In your article, you say that while Dr. King was often depicted as a solitary figure, in reality, he was working to develop a long-term social justice network. What was Dr. King’s true vision, and how far do you think we have come towards reaching it?
HM: Dr. King wanted the movement for social justice in this country to move beyond a “small striking force” to become an “informed and determined constituency demanding social reform,” organized “solidly and simultaneously in thousands of places.”
I think we’re beginning to see this. Young progressive Democrats are being elected to local and national office through grass-roots campaigns. There are mass movements around gun control, climate change, and police violence. But these gains will have to be consolidated and protected with a strong community base.

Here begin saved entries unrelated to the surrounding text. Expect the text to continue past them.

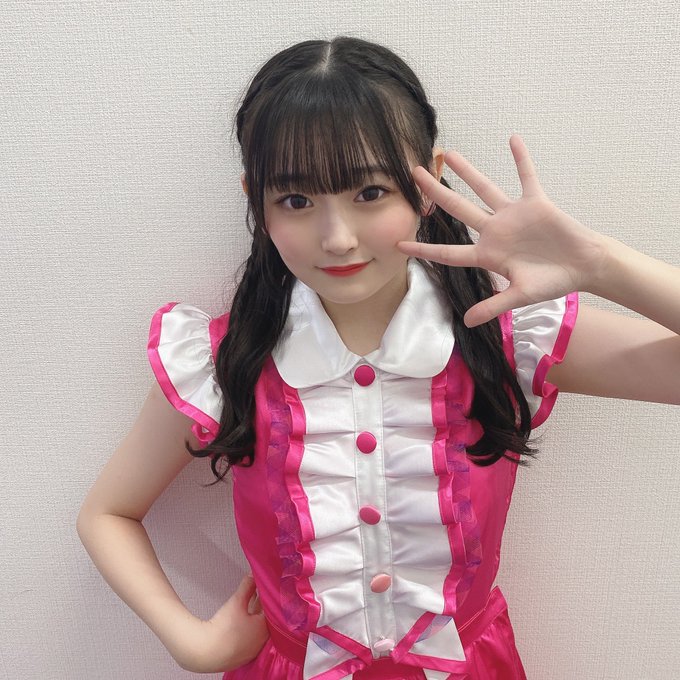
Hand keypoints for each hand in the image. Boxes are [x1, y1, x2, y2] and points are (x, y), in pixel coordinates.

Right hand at [174, 574, 268, 672]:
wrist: (205, 652)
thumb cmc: (224, 626)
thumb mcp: (236, 602)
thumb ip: (247, 586)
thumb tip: (252, 574)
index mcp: (265, 628)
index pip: (271, 609)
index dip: (268, 597)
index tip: (266, 587)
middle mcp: (262, 641)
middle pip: (265, 620)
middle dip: (262, 605)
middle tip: (259, 591)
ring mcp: (252, 651)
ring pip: (257, 629)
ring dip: (255, 616)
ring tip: (250, 600)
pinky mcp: (241, 656)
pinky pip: (249, 639)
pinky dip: (248, 628)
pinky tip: (242, 620)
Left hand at [397, 134, 609, 327]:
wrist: (583, 267)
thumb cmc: (552, 282)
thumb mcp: (520, 297)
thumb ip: (493, 307)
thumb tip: (467, 323)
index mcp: (487, 254)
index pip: (448, 251)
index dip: (424, 248)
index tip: (399, 243)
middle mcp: (494, 231)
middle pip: (458, 209)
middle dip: (435, 192)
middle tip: (413, 174)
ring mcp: (513, 215)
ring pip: (485, 188)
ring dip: (468, 171)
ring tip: (449, 154)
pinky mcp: (535, 202)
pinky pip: (527, 176)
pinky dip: (521, 159)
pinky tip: (512, 139)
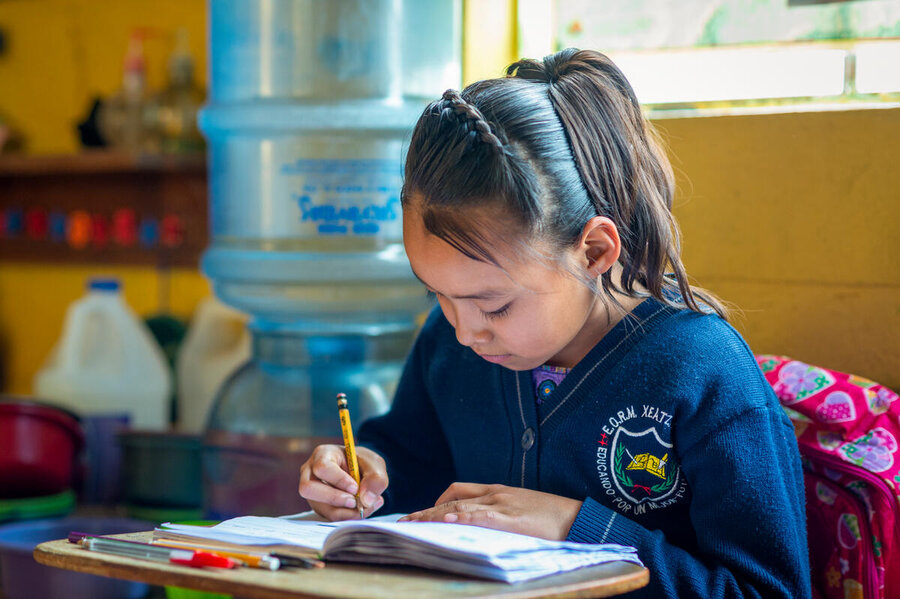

Dr. King asked, “where do we go from here?” Can you share your thoughts on the answer today and the role of creating civic infrastructure and ultimately citizen’s assemblies?
HM: Dr. King foresaw “revolutionary times” that would provide an opening for “new systems of justice and equality.” I think that’s what the national debate is about right now. Everything comes down to all of us, every one of us, working past our divisions and treating one another fairly, justly, and with compassion.
To get there, we need that strong community base I mentioned earlier. That requires rebuilding community in our country, and on a manageable scale. I believe we do that by creating civic infrastructure: developing small groups in neighborhoods and at workplaces that engage in democratic deliberation, independent of party politics. From there, we create citizen’s assemblies by linking those small groups together into a lattice-work of significant scale, able to hold politicians and big business accountable.
We could further strengthen our civic infrastructure with “Social Justice Academies” in neighborhood schools and at workplaces. These could provide opportunities for training in the skills of social justice, echoing Dr. King’s admonition that the broad base of the population deserved the opportunity to learn how to do democracy through “discussion, practice, and reading.” They could also be places for job training and launching pads for collaborative activity such as shared child care, community mediation, and food and energy coops. (Some of my article documents the work Howard students are doing in this area, in true “rebellious“ fashion.)
This is how we become “more than an electorate,” as Dr King put it. This is how we become a “conscious, alert, and informed people who know their direction and whose collective wisdom and vitality commands respect.”